LitaДата: Пятница, 07.10.2011, 12:11 | Сообщение # 44
Друг
Группа: Администраторы
Сообщений: 8885
Награды: 168
Репутация: 161
Статус: Offline
ДЕДУШКА ИРИНЕИ. ГОРОДОК В ТАБАКЕРКЕ


И только лишь эти мысли о сказке, без которой не заполнить «пустоту и бедность первоначальных впечатлений», утвердились в сознании Одоевского, совершилось волшебство: он, тридцатишестилетний русский Фауст, превратился в старика с седой бородой. Дедушка Ири-ней — как отныне будут называть его дети — обвел медленным взглядом умных и зорких глаз весь кабинет, где вдоль стен стояли шкафы со старинными музыкальными инструментами, книгами, древними рукописями, физическими, химическими и астрономическими приборами, оглядел все это собрание — книгу за книгой, инструмент за инструментом, у всех выспрашивая одно:
— Какую сказку вы можете рассказать?
Все задумались, только одна из книг, самая толстая, поспешила ответить :
— Я знаю только науки. А сказки...
— Нет, нет, — перебил дедушка Ириней. — Все имеет свою сказку — горы и реки, деревья и цветы, бабочки и птицы, книги и научные приборы. Словом, все... Подумайте и вы непременно вспомните.
Старик еще говорил, когда раздался перезвон колокольчиков; под чудесную эту музыку стены кабинета сделались совсем прозрачными, и стали видны дети, словно бы они снова собрались, как когда-то давно собирались, вокруг Володи Одоевского у заветной зеленой скамейки в садике Московского благородного пансиона; только теперь круг их был неизмеримо шире, обнимал чуть ли не всю Россию; дети приближались и приближались к Одоевскому — дедушке Иринею с тем беззаветным доверием, которое мало кому из взрослых дано вполне завоевать.
Один из них, мальчик Миша, даже шагнул в кабинет и остановился перед музыкальной шкатулкой — музыкальной табакеркой, — откуда доносился неумолкающий перезвон колокольчиков. Он увидел на ее крышке башни, домики, золотые деревья с серебряными листьями, и поверилось, будто все это просвечивает изнутри.

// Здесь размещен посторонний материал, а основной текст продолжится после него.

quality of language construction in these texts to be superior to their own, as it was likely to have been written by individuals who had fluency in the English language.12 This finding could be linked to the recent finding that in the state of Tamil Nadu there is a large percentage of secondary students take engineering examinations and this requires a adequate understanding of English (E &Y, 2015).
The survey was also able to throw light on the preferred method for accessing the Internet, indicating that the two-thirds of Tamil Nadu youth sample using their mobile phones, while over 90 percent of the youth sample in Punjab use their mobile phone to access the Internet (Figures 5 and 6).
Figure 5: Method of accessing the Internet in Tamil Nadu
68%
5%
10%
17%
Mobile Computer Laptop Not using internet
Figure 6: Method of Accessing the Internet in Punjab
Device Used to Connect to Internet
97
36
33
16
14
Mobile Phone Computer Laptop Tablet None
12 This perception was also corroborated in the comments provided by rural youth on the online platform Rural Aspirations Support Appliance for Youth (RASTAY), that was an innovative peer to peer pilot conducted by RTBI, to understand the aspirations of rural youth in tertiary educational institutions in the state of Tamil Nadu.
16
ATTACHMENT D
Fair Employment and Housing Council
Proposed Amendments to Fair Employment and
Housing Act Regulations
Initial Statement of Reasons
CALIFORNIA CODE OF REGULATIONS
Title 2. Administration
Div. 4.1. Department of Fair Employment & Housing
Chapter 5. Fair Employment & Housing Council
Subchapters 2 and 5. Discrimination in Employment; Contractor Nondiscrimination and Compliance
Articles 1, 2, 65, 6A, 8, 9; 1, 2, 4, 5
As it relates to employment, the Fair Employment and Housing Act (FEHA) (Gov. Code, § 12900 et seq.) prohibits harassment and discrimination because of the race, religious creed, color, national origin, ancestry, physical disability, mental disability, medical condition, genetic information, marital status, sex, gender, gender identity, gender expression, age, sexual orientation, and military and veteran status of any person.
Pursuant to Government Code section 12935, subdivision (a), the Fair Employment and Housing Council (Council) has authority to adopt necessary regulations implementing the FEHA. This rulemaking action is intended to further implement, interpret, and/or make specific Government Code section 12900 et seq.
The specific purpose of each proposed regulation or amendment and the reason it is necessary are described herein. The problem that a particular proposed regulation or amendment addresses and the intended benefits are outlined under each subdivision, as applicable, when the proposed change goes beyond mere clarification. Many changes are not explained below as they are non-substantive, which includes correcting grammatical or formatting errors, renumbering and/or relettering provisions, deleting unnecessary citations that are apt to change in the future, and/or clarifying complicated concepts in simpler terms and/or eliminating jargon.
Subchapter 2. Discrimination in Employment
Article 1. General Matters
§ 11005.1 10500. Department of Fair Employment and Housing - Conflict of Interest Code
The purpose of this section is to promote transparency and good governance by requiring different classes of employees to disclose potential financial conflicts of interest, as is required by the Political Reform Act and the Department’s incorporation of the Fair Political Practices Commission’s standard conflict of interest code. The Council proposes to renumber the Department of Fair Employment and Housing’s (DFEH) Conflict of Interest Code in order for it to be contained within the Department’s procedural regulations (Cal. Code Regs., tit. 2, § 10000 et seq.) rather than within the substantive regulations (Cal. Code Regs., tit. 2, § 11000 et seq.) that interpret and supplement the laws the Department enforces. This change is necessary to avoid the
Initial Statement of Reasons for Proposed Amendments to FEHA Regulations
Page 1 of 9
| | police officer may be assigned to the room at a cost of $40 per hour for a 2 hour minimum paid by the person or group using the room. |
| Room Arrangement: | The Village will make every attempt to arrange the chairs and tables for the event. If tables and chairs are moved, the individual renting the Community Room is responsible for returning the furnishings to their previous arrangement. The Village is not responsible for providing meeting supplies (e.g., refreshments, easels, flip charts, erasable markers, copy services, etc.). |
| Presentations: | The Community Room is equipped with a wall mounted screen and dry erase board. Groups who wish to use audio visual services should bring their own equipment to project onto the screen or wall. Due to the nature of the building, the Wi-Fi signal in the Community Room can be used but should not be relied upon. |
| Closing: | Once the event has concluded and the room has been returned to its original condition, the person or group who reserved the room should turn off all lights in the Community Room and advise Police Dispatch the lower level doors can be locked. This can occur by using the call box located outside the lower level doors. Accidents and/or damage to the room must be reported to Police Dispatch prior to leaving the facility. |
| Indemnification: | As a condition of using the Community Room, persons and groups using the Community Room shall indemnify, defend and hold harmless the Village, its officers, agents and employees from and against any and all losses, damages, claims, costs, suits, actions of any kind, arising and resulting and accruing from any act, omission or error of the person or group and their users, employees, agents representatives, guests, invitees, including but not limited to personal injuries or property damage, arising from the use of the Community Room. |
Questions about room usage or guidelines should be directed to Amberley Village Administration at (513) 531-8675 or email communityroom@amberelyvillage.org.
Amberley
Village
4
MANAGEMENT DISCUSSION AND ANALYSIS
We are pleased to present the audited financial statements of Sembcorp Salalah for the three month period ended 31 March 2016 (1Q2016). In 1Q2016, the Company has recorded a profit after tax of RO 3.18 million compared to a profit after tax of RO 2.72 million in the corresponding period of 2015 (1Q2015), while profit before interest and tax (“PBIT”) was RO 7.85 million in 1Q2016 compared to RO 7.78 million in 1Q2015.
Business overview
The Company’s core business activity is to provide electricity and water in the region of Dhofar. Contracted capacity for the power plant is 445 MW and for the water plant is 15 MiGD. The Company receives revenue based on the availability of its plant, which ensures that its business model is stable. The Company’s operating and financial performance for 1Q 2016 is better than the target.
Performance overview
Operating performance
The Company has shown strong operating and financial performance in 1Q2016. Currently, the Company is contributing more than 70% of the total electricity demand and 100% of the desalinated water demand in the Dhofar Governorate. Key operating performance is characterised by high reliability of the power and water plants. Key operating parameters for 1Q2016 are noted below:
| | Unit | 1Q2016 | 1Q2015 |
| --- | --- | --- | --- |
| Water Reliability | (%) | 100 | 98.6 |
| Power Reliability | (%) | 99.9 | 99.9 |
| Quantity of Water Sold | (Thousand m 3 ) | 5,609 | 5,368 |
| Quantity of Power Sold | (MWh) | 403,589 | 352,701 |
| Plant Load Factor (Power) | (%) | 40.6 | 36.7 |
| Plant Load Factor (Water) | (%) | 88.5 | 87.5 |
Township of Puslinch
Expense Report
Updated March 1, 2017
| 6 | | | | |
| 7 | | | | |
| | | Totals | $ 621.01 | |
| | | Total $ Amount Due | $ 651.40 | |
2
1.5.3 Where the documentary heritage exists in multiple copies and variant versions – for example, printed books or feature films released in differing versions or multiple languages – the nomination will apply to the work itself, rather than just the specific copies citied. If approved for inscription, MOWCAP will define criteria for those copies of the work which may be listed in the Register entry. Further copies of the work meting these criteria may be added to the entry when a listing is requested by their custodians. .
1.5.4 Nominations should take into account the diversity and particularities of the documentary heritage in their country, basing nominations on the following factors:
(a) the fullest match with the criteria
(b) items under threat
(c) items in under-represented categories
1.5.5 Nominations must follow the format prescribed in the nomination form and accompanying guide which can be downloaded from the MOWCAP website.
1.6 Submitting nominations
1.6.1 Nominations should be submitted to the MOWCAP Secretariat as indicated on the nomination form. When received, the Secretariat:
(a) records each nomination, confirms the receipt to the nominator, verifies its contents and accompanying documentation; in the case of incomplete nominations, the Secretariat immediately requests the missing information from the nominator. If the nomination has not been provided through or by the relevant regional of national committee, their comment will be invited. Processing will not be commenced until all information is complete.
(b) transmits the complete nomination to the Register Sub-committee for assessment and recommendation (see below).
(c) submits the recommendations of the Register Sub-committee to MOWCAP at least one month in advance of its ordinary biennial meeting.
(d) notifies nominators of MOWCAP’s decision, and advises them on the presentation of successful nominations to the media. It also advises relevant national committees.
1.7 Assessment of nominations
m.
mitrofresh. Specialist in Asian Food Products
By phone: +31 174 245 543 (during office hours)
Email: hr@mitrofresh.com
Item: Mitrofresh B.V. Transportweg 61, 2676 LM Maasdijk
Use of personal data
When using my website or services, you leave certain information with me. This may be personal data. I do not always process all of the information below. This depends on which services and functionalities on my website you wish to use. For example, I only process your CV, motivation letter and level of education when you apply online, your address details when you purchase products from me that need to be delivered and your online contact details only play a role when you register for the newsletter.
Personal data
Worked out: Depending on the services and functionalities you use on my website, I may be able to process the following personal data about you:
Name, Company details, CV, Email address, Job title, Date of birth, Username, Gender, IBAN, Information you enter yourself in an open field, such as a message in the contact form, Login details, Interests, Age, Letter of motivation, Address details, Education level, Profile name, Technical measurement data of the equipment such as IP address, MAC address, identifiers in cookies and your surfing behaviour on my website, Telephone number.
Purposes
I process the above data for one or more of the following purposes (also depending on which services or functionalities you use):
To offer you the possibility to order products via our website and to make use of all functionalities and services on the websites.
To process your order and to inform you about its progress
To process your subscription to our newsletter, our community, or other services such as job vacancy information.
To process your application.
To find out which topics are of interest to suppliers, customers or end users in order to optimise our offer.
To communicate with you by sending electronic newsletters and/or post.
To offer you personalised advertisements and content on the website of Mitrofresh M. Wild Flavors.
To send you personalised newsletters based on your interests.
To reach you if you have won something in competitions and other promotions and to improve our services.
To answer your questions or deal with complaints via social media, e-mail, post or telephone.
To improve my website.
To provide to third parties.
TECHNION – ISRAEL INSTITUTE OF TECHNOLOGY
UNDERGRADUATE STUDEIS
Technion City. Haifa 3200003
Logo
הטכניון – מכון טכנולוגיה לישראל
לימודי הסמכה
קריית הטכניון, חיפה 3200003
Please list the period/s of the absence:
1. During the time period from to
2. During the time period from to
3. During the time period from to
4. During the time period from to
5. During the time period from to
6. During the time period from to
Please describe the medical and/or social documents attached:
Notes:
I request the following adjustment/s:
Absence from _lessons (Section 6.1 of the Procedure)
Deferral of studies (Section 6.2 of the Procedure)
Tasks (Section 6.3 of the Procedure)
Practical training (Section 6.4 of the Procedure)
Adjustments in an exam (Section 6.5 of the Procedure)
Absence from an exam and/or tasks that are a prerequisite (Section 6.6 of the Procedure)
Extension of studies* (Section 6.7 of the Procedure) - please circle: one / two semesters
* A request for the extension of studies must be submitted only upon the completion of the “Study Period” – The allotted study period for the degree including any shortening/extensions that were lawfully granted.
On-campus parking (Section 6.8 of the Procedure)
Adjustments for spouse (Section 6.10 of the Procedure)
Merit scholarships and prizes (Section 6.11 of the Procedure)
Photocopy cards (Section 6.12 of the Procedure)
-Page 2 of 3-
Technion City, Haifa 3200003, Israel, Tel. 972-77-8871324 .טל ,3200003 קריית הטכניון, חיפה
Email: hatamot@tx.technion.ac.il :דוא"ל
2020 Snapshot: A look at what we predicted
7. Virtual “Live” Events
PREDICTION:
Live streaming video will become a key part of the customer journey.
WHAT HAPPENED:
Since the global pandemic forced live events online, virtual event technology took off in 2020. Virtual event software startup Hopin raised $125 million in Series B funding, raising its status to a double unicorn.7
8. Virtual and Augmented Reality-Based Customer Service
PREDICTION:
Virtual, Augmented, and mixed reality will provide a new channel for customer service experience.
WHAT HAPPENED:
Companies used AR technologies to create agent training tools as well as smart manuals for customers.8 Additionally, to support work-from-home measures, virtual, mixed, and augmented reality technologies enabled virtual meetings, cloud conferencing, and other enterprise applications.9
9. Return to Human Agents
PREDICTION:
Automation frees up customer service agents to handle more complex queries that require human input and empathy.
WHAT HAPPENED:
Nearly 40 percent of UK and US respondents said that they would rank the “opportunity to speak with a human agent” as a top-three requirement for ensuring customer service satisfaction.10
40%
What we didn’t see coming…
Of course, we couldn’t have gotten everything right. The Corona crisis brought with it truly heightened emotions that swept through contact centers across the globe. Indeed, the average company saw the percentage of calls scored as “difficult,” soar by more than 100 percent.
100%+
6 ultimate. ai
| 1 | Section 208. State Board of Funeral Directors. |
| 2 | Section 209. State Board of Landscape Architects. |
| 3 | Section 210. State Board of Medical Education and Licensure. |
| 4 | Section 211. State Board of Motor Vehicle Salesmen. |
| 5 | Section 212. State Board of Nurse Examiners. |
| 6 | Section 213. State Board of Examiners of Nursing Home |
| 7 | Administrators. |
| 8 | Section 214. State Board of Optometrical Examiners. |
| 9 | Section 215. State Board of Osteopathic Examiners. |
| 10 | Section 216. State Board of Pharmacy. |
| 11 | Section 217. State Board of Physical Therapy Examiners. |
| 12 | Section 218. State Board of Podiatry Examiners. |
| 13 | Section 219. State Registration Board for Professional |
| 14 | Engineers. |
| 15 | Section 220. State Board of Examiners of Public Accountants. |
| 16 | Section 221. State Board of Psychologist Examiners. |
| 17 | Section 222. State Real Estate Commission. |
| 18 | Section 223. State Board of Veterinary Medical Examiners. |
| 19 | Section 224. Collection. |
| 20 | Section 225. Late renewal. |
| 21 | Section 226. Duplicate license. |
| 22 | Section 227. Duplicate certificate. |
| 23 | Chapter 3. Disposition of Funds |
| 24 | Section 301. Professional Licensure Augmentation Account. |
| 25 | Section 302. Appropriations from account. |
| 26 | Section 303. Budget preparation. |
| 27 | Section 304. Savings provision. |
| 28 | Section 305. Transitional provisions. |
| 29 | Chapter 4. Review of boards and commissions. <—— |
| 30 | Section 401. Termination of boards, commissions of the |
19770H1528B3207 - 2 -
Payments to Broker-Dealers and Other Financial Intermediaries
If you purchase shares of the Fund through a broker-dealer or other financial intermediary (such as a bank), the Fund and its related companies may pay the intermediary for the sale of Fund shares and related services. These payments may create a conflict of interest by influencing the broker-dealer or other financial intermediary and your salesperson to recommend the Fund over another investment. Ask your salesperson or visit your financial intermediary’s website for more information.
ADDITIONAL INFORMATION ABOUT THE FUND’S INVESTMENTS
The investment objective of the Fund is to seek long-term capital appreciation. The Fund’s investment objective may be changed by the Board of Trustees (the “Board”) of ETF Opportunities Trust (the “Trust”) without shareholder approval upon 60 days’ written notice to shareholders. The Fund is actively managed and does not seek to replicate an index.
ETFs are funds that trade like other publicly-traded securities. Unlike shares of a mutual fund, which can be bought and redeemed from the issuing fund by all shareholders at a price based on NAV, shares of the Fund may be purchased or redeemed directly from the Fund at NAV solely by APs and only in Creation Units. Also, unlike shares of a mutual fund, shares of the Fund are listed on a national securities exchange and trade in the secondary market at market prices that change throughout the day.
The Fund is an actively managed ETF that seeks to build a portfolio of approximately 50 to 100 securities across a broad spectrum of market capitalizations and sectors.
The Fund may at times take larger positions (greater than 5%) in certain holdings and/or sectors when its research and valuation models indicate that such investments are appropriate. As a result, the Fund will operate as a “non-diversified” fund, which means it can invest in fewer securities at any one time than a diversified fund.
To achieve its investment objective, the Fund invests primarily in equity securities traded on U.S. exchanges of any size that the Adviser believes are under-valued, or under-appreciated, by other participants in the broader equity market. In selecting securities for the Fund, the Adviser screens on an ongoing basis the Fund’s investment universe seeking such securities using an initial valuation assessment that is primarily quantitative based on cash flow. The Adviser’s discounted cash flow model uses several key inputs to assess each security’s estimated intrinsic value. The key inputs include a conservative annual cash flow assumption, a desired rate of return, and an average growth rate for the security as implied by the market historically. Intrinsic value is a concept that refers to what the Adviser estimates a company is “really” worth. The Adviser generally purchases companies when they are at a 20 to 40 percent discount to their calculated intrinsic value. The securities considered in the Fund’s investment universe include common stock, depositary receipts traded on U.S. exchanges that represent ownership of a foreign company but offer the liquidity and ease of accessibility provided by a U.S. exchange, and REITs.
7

Он сказал себе: «Как хорошо было бы оказаться там, в этом городке, где рождается музыка; как обидно, что самое желанное неисполнимо», но не успел огорчиться, как то ли табакерка выросла в сто раз, то ли он сам уменьшился в сто раз; в табакерке открылась боковая дверца, которую раньше он не заметил, показался мальчик-колокольчик с золотой головой, в стальной юбочке и приветливо зазвенел:
«Дин-дин-дин, дин-дин», — что означало: «Иди к нам! Скорее! Мы тебе очень рады!»
И если бы тут, перед Городком в табакерке, рядом с Мишей вдруг оказался Александр Сергеевич Грибоедов, может быть, он улыбнулся бы и продолжил свой давний разговор с Одоевским:
— Это и есть человечки, которые понимают язык музыки? Как серебристо и нежно, в каком верном тоне звучат голоса мальчика-колокольчика, что стоит в воротах славного Городка, и других, пока еще невидимых, чей перезвон доносится из глубины. Да, они говорят на языке музыки — пока, правда, только в сказке, однако, кто знает... порой страшные сны превращаются в явь, еще более страшную; но ведь и сказки, бывает, становятся явью?!
Может быть, Грибоедов спросил бы мальчика-колокольчика:
— Ну что же, твой народ стал счастливее теперь, когда понимает язык музыки?
Но Грибоедова нет; он убит в далеком Тегеране. На долю Владимира Федоровича Одоевского выпало великое, ни с чем не сравнимое счастье: дружить с Пушкиным, Грибоедовым, Лермонтовым, Гоголем, идти в литературе рядом с ними; и великое, ни с чем не сравнимое горе: провожать друзей, одного за другим, в раннюю могилу...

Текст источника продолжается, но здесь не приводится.